After the diagnosis is complete, you can perform optimization based on the recommended solution in the diagnosis result.
Diagnosis result output directory ├── fault_diag_result ├── diag_report.json # Diagnosis result ├── diag_report_{Instance name}.json # Multi-instance inference diagnosis result
- If an error occurs during fault diagnosis, the description (or analysis failure) field in the fault event analysis command output will display the failure information. To view all exception information, view the diag_report.json file.
- If the --performance(-p) parameter is not specified when you run a diagnosis command, only the root cause node analysis and fault event analysis modules are executed, and the corresponding JSON file contains only the results of the two modules.
- Currently, Fault diagnosis is not supported for multi-instance inference clusters that have undergone recovery (with/without redundant resources). Due to this recovery feature, MindIE pods are restarted and instance information is updated. The logs MindIE components generated before and after the restart are stored in the same directory, preventing components from correctly separating instances and logs.
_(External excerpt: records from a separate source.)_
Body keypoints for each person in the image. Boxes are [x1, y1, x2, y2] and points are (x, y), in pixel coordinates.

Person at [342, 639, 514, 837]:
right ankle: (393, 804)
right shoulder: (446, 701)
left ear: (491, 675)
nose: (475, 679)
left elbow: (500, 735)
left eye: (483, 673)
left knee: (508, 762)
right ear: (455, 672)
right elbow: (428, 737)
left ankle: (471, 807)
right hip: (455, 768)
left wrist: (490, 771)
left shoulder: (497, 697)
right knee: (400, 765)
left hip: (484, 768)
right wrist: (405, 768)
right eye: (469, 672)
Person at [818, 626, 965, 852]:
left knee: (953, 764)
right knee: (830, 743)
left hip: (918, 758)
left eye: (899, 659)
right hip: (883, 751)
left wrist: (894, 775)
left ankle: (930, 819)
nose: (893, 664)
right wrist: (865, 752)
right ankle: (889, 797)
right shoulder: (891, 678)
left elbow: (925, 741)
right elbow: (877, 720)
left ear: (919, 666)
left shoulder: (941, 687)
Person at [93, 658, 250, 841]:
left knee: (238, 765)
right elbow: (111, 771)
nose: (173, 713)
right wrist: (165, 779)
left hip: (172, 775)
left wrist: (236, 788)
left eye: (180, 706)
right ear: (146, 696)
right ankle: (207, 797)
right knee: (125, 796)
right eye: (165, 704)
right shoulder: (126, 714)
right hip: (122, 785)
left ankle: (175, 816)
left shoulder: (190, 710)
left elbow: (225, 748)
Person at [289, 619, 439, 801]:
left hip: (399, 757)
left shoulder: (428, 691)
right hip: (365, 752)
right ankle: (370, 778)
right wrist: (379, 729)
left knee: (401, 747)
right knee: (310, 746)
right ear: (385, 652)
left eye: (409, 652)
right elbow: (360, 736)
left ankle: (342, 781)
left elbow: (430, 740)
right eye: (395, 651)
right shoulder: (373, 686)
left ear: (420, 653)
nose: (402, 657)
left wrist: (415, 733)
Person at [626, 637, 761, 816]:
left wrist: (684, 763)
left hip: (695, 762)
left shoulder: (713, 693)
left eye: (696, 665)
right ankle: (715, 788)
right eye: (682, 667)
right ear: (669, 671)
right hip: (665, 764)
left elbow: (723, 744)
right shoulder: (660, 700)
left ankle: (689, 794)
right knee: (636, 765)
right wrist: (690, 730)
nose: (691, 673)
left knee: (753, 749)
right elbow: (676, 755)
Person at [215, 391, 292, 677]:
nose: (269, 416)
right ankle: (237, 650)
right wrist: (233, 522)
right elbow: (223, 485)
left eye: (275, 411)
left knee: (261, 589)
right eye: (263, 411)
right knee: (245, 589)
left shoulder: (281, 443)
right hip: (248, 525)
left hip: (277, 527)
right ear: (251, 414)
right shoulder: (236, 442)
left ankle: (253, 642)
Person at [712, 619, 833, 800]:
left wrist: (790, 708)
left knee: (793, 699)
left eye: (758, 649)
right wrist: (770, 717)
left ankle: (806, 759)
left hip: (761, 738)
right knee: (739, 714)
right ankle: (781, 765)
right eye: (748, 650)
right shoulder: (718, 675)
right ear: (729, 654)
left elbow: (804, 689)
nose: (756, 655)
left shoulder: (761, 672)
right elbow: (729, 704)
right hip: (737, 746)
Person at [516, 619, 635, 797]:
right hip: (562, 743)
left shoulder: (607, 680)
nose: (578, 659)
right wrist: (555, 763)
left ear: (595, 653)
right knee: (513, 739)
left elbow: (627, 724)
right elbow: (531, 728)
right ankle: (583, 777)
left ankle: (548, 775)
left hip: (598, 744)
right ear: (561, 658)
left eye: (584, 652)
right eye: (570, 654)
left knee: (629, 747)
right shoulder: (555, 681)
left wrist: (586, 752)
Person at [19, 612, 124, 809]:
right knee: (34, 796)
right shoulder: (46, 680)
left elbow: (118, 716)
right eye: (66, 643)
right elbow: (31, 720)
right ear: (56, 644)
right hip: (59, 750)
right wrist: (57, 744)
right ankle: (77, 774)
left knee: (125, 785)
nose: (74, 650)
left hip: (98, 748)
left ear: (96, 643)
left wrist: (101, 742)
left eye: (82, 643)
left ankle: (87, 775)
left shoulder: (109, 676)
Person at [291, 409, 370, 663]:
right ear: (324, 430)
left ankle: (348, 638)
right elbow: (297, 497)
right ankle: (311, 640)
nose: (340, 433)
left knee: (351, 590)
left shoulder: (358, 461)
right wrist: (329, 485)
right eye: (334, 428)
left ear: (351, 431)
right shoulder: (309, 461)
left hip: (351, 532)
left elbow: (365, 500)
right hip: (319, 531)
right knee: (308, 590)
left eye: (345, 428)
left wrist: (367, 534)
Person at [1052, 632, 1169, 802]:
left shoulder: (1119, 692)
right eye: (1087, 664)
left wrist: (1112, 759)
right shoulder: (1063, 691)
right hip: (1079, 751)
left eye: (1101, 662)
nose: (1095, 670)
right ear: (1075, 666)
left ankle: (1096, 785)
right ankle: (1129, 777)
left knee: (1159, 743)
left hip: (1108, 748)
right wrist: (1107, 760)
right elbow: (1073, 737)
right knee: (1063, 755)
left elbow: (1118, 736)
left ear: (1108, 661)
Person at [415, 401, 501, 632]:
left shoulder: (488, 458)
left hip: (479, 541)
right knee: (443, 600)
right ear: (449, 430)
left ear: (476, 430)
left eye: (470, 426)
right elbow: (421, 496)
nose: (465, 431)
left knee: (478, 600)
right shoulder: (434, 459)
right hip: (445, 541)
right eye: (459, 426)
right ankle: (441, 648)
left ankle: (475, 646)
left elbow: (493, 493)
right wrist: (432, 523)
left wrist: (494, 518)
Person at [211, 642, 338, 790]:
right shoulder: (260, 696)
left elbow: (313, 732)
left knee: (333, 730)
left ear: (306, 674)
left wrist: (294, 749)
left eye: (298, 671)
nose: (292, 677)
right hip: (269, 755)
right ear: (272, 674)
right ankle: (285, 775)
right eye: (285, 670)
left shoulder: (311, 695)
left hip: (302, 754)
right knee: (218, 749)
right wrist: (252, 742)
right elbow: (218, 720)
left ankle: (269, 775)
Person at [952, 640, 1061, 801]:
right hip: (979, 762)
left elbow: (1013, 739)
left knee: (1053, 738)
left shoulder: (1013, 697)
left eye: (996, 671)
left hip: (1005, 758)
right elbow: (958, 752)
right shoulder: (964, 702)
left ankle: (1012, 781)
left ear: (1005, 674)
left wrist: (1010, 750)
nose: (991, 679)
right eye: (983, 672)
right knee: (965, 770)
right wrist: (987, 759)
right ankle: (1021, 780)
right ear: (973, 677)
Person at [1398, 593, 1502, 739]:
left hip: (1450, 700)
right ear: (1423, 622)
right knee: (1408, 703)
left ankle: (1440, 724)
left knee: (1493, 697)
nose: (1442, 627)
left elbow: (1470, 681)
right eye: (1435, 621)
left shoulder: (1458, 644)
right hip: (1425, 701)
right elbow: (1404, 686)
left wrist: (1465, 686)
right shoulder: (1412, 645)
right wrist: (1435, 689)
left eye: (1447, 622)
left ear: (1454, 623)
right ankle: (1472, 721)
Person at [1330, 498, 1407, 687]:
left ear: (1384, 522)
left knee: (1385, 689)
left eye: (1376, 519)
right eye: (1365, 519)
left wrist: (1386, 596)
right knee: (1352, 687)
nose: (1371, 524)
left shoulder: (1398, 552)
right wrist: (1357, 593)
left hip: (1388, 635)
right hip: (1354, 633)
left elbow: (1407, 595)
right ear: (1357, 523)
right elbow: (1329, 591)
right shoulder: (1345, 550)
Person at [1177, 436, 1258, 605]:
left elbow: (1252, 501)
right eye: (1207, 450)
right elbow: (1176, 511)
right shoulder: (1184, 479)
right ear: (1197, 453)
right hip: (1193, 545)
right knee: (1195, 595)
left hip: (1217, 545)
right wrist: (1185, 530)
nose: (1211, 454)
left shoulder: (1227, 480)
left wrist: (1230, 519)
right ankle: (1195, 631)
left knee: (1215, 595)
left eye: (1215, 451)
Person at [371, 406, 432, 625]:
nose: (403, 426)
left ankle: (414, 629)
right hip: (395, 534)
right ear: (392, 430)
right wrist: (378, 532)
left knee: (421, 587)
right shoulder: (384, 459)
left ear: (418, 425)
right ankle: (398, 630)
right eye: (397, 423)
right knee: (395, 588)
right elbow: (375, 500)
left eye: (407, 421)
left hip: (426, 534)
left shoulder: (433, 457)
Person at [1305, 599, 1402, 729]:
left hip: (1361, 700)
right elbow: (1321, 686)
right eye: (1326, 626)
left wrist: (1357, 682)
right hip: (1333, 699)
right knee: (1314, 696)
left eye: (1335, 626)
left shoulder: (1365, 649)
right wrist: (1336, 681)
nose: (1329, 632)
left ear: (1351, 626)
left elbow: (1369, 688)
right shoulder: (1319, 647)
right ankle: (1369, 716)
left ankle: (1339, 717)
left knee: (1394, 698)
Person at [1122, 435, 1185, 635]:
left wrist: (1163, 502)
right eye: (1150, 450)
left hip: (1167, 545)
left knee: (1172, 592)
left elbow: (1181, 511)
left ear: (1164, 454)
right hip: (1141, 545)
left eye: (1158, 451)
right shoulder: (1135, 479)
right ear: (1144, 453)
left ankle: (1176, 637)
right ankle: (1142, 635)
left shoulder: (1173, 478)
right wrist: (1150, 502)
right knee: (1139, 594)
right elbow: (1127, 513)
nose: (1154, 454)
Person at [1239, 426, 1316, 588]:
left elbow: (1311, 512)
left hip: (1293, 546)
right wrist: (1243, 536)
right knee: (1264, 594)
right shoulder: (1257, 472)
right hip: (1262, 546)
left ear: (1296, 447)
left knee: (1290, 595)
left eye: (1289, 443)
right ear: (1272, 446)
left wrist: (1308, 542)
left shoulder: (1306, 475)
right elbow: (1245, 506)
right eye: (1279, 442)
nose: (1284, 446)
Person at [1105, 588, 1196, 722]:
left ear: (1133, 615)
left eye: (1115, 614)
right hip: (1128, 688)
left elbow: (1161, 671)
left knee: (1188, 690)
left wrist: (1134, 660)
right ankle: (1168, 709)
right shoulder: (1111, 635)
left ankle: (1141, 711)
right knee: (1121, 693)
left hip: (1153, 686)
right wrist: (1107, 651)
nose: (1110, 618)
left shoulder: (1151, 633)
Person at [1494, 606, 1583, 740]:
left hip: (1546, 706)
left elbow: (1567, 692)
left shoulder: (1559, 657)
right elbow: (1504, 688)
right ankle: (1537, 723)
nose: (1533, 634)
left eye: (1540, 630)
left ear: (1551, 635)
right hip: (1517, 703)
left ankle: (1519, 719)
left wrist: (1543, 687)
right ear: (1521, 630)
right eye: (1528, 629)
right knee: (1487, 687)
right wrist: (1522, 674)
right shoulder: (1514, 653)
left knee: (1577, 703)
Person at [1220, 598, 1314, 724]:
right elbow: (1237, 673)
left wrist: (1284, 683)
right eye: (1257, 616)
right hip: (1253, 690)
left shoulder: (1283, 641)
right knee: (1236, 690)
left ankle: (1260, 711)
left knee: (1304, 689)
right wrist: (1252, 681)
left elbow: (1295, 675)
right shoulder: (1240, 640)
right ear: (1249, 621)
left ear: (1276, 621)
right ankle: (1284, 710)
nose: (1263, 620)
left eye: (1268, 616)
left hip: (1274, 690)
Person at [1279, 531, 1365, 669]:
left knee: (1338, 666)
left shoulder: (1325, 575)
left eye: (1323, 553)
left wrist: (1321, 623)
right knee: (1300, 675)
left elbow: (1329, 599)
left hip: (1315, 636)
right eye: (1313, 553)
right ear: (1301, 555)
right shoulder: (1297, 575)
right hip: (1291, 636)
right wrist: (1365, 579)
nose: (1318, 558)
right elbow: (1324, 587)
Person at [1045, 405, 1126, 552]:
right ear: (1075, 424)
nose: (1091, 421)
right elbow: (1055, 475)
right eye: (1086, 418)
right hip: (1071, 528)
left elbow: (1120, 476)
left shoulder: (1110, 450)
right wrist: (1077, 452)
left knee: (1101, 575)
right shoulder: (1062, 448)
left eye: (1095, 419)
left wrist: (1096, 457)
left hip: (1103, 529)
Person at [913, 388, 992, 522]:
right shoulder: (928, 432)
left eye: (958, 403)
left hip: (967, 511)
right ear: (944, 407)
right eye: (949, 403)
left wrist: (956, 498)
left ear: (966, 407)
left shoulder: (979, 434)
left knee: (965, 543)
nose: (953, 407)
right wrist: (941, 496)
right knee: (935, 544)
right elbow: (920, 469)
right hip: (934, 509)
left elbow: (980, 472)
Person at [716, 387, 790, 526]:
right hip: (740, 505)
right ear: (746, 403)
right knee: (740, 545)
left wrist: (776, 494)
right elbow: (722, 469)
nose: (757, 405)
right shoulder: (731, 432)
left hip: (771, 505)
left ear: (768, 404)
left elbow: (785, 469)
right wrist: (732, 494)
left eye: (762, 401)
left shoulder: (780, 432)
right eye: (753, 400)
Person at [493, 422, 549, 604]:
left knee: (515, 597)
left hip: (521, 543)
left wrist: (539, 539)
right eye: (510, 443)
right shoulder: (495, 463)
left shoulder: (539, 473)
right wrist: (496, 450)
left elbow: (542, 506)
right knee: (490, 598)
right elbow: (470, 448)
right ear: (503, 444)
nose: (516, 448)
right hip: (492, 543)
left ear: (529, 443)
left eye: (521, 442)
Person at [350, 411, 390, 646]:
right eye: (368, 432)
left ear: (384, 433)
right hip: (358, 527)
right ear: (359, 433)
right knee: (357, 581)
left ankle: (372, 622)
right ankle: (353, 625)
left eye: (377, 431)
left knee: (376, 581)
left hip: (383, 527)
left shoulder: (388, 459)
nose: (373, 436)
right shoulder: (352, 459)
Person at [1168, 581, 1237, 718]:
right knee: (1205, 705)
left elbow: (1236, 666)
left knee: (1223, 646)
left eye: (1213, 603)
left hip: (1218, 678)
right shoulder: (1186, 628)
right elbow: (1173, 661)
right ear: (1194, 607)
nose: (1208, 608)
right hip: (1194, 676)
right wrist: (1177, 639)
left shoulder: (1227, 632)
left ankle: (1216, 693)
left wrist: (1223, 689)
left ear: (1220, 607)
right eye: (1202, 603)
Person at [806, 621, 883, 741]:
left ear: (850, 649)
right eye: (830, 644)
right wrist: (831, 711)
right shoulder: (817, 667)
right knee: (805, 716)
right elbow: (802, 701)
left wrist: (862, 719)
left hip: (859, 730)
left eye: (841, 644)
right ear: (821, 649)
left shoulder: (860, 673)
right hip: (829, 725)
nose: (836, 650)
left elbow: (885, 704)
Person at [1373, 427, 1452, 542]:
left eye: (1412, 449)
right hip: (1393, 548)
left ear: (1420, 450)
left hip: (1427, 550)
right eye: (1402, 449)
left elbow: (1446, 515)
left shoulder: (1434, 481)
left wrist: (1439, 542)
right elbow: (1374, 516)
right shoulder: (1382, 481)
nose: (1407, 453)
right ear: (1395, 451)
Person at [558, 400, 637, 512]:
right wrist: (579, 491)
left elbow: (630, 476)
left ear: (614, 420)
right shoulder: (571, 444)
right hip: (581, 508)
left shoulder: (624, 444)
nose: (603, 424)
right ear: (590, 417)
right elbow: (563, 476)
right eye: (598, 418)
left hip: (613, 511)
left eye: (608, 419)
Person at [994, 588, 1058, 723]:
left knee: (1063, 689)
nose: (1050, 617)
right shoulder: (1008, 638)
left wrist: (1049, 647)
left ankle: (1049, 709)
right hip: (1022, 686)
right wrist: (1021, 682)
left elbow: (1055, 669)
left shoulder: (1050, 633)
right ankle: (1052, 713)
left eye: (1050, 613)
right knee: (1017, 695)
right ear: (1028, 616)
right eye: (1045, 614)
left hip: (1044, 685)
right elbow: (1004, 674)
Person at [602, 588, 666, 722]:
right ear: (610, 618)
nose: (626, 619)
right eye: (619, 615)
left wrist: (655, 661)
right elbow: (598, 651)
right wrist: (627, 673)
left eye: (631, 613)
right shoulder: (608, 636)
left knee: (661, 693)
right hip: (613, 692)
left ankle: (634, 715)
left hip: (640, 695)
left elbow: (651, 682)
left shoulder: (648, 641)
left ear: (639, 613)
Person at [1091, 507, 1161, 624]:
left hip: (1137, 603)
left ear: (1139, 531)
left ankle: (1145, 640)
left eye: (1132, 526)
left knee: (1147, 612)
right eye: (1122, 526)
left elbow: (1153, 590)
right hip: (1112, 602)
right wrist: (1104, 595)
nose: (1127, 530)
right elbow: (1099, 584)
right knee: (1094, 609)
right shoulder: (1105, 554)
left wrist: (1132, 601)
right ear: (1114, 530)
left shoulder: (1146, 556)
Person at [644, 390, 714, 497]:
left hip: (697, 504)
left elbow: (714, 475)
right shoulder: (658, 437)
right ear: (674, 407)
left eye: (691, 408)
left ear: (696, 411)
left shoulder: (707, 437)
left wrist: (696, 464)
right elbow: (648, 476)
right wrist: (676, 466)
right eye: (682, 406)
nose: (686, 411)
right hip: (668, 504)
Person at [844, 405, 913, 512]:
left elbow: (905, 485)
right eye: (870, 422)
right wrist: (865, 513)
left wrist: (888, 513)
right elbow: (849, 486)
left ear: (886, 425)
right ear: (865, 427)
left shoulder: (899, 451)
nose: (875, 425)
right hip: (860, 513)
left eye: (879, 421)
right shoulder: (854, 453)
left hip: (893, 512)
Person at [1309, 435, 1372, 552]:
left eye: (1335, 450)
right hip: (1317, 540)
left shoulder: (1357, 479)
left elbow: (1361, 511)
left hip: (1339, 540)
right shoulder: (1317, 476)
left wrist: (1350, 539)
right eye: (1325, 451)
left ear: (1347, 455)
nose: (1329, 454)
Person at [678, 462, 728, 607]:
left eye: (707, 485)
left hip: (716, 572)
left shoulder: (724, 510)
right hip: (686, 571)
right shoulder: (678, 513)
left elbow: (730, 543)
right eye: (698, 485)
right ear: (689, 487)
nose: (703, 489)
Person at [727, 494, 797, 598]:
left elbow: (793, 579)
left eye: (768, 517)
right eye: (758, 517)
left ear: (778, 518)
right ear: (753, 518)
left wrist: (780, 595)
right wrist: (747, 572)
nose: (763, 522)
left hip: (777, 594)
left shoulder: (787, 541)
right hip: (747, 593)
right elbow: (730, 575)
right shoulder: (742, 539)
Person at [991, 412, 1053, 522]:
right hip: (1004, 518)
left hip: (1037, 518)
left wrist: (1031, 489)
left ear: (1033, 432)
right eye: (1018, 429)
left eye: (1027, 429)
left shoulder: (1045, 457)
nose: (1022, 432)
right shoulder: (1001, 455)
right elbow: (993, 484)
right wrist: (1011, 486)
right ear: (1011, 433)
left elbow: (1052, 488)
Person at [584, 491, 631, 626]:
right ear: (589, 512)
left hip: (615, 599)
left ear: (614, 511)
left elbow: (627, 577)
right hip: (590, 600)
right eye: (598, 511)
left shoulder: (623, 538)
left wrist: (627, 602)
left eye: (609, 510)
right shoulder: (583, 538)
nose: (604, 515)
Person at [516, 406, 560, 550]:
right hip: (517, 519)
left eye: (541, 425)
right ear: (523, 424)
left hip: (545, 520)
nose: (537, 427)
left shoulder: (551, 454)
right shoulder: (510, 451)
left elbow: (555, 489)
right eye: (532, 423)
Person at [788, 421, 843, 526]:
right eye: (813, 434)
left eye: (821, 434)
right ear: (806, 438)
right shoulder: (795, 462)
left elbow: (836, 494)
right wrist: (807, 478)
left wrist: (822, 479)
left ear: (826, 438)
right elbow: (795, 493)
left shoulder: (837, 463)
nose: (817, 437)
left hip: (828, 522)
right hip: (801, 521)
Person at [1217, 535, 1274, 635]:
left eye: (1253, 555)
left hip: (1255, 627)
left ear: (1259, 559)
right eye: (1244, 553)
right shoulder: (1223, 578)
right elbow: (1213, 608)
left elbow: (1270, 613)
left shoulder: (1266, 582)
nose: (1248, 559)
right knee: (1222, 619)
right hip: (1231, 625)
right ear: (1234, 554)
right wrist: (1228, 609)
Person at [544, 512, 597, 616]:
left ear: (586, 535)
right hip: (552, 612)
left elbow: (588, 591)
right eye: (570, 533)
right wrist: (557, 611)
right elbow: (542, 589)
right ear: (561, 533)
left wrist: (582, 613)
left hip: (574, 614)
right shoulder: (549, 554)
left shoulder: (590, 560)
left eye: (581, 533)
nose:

- If the log level is set to a low value, key logs may be overwritten, preventing fault detection. The involved environment variables include ASCEND_GLOBAL_EVENT_ENABLE, HCCL_ENTRY_LOG_ENABLE, ASCEND_GLOBAL_LOG_LEVEL, and ASCEND_MODULE_LOG_LEVEL. For more information, see "Environment Variable List" in CANN Environment Variable Reference.
- If the --performance(-p) parameter is not specified, the program cleans only the data of the root cause node and fault event module by default.